Antibiotics Causing Low Total Leukocyte Count (Neutropenia)
The antibiotics most commonly associated with causing neutropenia are vancomycin, ceftriaxone, cloxacillin, ceftaroline, beta-lactams (particularly penicillins and cephalosporins), sulfamethoxazole-trimethoprim, and ticlopidine.
High-Risk Antibiotics Based on Recent Evidence
The most robust recent data comes from a 2023 retrospective cohort study of outpatient parenteral antibiotic therapy (OPAT) patients 1. This study identified specific incidence rates:
- Vancomycin: 3.9% incidence (21/541 treatment courses)
- Ceftriaxone: 2.0% incidence (10/490 treatment courses)
- Cloxacillin: 1.9% incidence (2/103 treatment courses)
Ceftaroline deserves special attention for prolonged therapy (>14 days). Multiple studies demonstrate concerning rates:
- 18% developed neutropenia with median duration of 27 days 2
- 17% incidence compared to 3.9% with other antibiotics when used >14 days 3
- Adjusted odds ratio of 3.97 for neutropenia development compared to other anti-staphylococcal agents 3
Additional Culprit Antibiotics
Other antibiotics frequently implicated in drug-induced immune neutropenia include 4:
- Beta-lactam antibiotics (as a class)
- Sulfamethoxazole-trimethoprim
- Diclofenac
- Ticlopidine
- Antithyroid drugs (propylthiouracil)
- Carbamazepine
- Clozapine
- Levamisole
Cefepime has also been reported to cause neutropenia, particularly in pediatric cystic fibrosis patients receiving prolonged treatment 5.

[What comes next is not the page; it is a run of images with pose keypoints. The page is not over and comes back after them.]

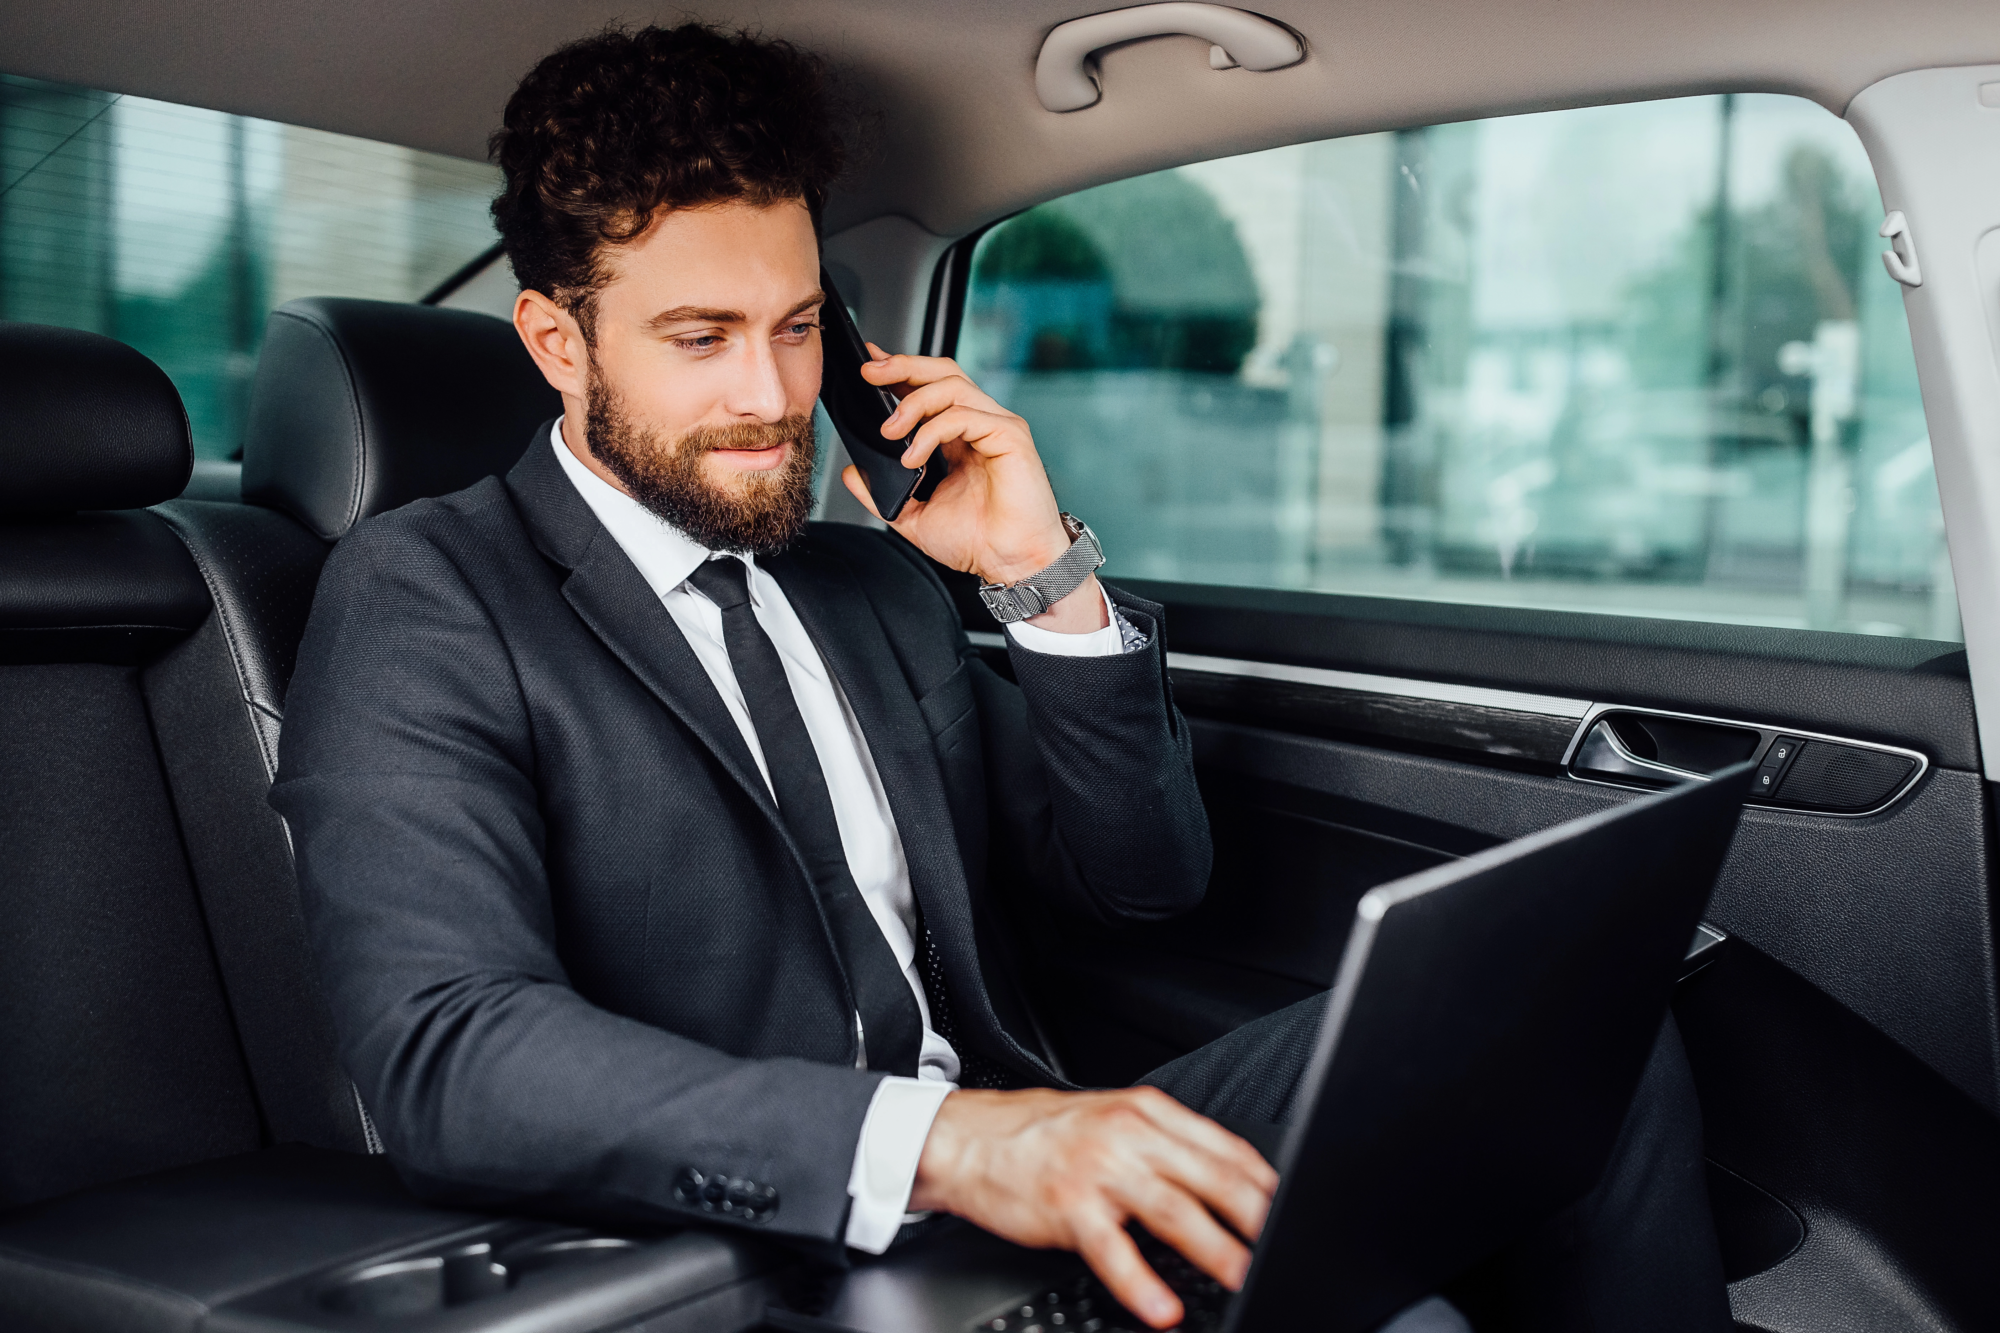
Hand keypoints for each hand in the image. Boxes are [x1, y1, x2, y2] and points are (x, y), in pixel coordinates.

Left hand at [842, 346, 1106, 632]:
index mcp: (959, 437)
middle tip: (869, 374)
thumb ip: (881, 493)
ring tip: (888, 432)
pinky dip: (931, 432)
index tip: (868, 367)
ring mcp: (997, 426)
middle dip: (902, 366)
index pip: (929, 388)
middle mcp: (980, 424)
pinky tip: (912, 457)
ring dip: (912, 403)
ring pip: (952, 386)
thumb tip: (851, 474)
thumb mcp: (912, 515)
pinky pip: (964, 416)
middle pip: (942, 372)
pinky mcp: (1010, 436)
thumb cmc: (977, 542)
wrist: (1010, 565)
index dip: (899, 371)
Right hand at [909, 1087, 1277, 1328]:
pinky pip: (1112, 1249)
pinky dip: (1141, 1280)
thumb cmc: (1042, 1136)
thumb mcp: (1110, 1121)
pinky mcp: (1067, 1206)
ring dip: (1216, 1248)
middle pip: (1210, 1178)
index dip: (1263, 1183)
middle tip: (1285, 1246)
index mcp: (1146, 1112)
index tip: (1291, 1211)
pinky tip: (1163, 1306)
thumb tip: (1226, 1182)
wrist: (969, 1139)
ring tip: (1245, 1276)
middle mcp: (1127, 1134)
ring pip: (1173, 1210)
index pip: (1223, 1147)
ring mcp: (1098, 1169)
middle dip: (1255, 1217)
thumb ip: (1164, 1145)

Mechanism and Clinical Presentation
Drug-induced immune neutropenia (DIIN) occurs when drug-dependent antibodies form against neutrophil membrane glycoproteins, causing neutrophil destruction 4. Patients typically present with:
- Fever and chills
- Infections
- Absolute neutrophil count (ANC) <1,500 cells/mm³
- Severe neutropenia defined as ANC <500 cells/mm³
Monitoring Recommendations
For vancomycin in OPAT settings: Weekly laboratory monitoring 1
For other antibiotics in OPAT: Laboratory monitoring at week 3 of therapy 1
For ceftaroline when used >7 days 2:
- Obtain complete blood count (CBC) with differential at therapy onset
- Weekly CBC thereafter
- If ANC falls below 2,500 cells/mm³: increase to twice-weekly monitoring
- Discontinue therapy if ANC ≤1,500 cells/mm³
The median time to first neutropenic episode with ceftaroline is day 17, with nadir ANC occurring around day 24 2.
Management Approach
When antibiotic-induced neutropenia is identified 1:
- Discontinue the offending antibiotic - all patients recovered neutrophil counts after discontinuation or completion
- For beta-lactams: Can safely switch to an alternate beta-lactam with a structurally different side chain (100% success rate in 9/9 cases)

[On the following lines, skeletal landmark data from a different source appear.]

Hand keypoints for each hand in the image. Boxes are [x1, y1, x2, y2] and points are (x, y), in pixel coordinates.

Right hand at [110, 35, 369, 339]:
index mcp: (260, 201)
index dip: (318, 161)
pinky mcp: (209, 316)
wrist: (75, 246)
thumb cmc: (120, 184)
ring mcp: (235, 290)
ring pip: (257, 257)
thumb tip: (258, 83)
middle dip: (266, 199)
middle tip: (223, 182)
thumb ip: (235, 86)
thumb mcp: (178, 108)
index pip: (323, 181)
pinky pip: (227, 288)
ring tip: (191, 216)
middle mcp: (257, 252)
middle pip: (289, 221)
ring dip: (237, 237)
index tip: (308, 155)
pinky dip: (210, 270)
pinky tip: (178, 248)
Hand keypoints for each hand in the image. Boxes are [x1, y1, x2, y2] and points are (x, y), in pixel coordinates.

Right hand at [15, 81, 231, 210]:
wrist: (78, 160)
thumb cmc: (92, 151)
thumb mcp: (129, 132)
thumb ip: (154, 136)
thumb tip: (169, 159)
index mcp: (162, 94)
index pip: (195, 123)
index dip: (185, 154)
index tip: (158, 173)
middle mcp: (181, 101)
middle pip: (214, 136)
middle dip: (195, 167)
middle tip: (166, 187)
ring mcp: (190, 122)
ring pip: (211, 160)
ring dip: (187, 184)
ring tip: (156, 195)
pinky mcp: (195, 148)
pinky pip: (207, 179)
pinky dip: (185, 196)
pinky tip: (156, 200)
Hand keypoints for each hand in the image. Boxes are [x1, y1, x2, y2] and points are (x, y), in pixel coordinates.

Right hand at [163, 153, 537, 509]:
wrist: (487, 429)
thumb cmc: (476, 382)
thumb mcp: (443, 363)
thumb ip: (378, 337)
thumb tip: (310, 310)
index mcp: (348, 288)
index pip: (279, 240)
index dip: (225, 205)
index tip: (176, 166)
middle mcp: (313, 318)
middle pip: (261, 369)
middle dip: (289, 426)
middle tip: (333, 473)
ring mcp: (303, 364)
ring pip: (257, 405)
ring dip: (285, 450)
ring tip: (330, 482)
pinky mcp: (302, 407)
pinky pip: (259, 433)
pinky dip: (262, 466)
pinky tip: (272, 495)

- Consider granulocyte colony-stimulating factor (G-CSF) to hasten neutrophil recovery 4
- Only 9.1% of cases required hospital admission when detected through standardized outpatient monitoring 1
Critical Pitfall
The most important caveat is distinguishing between antibiotic-induced neutropenia (the antibiotic causes the low count) versus neutropenia requiring antibiotic prophylaxis (the patient already has neutropenia from chemotherapy/disease). The guidelines 6, 7 discuss using fluoroquinolones for prophylaxis in high-risk neutropenic cancer patients, but this is a completely different clinical scenario than antibiotics causing neutropenia.
No deaths were reported in the OPAT cohort when neutropenia was detected early through systematic monitoring 1, emphasizing the importance of proactive surveillance rather than reactive management.